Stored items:
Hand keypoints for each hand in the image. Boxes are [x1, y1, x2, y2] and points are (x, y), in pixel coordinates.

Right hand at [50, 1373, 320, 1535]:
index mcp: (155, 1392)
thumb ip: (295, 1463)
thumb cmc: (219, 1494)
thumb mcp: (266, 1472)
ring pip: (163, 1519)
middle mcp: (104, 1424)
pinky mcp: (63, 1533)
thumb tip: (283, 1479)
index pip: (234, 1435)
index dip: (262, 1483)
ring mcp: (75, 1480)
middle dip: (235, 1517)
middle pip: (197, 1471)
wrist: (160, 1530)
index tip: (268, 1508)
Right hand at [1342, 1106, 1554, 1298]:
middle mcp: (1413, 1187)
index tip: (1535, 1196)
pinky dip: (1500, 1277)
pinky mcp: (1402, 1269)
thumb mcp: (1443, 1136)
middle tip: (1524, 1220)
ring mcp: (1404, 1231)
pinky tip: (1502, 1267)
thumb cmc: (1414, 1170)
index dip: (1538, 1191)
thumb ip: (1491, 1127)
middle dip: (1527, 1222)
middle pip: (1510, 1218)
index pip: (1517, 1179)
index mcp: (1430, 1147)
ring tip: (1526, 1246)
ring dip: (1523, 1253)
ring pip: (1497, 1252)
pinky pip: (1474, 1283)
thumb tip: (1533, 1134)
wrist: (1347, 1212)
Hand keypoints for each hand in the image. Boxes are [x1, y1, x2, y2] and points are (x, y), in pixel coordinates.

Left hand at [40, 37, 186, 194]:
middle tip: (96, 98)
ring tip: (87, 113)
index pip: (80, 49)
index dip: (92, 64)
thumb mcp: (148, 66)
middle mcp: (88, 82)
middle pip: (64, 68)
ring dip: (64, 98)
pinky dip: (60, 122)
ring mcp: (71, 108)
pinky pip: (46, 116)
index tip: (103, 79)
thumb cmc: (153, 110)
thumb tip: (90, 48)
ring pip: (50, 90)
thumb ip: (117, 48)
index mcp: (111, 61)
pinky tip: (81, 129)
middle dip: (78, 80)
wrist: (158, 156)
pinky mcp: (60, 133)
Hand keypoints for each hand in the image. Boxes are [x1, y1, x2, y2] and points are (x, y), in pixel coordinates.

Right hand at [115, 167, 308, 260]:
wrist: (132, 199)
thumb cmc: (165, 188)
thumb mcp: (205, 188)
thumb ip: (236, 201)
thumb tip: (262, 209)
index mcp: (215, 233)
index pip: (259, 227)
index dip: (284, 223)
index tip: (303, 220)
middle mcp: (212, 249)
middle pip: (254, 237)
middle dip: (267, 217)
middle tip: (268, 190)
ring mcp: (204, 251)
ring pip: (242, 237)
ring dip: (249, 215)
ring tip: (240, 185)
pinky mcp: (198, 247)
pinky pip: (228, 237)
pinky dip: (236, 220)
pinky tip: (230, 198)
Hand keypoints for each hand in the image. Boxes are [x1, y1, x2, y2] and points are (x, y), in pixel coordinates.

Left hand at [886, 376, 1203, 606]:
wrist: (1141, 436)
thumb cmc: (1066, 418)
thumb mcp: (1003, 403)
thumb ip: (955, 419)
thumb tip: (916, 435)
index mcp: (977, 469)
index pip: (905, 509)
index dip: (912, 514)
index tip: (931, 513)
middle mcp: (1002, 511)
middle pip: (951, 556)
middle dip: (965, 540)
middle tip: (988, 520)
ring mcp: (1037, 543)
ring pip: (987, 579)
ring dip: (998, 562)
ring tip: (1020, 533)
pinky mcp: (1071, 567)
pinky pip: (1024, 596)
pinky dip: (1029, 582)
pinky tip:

Problem requirements: Take the line holding "ring mcp: (1037, 543)" and all lines after it through the end of the data, and set them down exactly.

Response box:
ring mcp: (1037, 543)
ring pip: (987, 579)
ring dip: (998, 562)
ring tip: (1020, 533)
pinky mcp: (1071, 567)
pinky pip: (1024, 596)
pinky dip: (1029, 582)
pinky tip:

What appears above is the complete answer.